Cesarean delivery may also be planned if you’ve had a previous cesarean delivery, particularly when a vertical incision was used in that procedure, or if you’ve had prior surgery on the uterus, such as a myomectomy to remove fibroids.
In addition, carrying more than one baby, having a baby that weighs more than nine pounds, and diagnosis with a condition that makes vaginal delivery risky, such as HIV, are all reasons for a planned cesarean delivery.
Sometimes, a cesarean delivery becomes necessary after labor begins. For example, your doctor may recommend surgery if you have a condition called placenta previa, in which the placenta is blocking the birth canal. A cesarean delivery may also be necessary if the umbilical cord prolapses, or “drops,” outside the birth canal, potentially cutting off the blood and oxygen supply to the baby.
If labor is not progressing, which is when contractions slow or stop, if the cervix doesn’t dilate, or if the baby shows signs of distress, your doctor may decide to perform surgery.
NYU Langone doctors are equipped to handle cesarean deliveries quickly and efficiently. One support person is welcome to remain in the room during the procedure.
In a cesarean delivery, an obstetric anesthesiologist provides regional anesthesia to numb the lower half of your body. Sometimes, general anesthesia is used in an emergency situation.
Fluids and medication are provided through a vein with IV infusion, and a catheter is inserted into the urethra to drain urine from the bladder. A screen is placed above your waist to block your view of the cesarean delivery incision. It can be lowered enough to see your baby being born.
Your doctor uses an antiseptic to clean your abdomen and makes a small, horizontal incision in the skin above the pubic bone. Then he or she cuts through tissue, separating muscles, and typically makes a horizontal cut in the bottom of the uterus called a low-transverse uterine incision. Your doctor lifts the baby from the uterus and cuts the umbilical cord.

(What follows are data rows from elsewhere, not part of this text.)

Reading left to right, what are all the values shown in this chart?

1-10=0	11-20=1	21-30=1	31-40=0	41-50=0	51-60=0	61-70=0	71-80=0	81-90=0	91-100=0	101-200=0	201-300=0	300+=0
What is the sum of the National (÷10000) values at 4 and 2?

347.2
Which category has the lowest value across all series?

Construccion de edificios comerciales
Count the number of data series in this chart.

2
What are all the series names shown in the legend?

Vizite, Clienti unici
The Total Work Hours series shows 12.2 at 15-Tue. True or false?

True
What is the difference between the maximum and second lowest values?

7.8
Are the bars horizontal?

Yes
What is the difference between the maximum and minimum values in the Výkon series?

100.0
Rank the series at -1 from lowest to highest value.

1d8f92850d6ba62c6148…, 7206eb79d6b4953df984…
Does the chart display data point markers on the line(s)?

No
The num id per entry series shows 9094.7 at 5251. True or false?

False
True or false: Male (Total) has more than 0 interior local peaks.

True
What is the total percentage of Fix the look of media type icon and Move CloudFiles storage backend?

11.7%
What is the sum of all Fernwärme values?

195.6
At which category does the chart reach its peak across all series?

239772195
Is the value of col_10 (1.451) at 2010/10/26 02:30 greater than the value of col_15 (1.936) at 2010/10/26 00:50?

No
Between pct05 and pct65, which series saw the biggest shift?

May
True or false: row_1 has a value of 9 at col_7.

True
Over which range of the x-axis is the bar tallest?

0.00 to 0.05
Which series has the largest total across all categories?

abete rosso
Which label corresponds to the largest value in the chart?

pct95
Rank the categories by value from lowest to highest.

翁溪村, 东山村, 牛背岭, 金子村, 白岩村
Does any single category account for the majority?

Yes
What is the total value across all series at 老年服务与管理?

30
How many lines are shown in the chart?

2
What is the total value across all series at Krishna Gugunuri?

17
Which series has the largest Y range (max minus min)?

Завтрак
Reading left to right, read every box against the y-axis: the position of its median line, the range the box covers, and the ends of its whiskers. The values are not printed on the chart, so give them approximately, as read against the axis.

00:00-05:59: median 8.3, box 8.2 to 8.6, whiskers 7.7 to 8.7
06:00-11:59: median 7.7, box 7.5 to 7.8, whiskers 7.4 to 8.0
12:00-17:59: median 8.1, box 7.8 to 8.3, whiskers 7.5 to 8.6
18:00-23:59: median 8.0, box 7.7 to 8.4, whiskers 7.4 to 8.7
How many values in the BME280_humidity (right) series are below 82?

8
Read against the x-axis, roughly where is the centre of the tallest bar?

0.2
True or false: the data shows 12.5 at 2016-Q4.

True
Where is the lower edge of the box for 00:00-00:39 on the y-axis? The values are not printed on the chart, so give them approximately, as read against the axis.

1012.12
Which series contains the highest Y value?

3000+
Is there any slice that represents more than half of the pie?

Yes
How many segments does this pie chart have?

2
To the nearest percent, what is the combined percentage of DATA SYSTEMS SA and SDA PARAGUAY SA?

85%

Nurses perform the Apgar test and wrap a blanket around the baby, handing him or her to you. Your doctor closes the incision in your uterus with dissolvable stitches but may use staples to close the incision in the skin. These are removed by the doctor at a follow-up appointment. This can take 30 minutes.
After a cesarean delivery, you spend several hours in a recovery room while you are observed. If your baby doesn’t require special medical attention, he or she remains with you. You remain in the hospital for up to four days after delivery.
Because a cesarean delivery is an abdominal surgical procedure, it is associated with an increased risk of infection, blood clots, bleeding, and pain. After the procedure, your doctor monitors your condition and manages your pain with medication.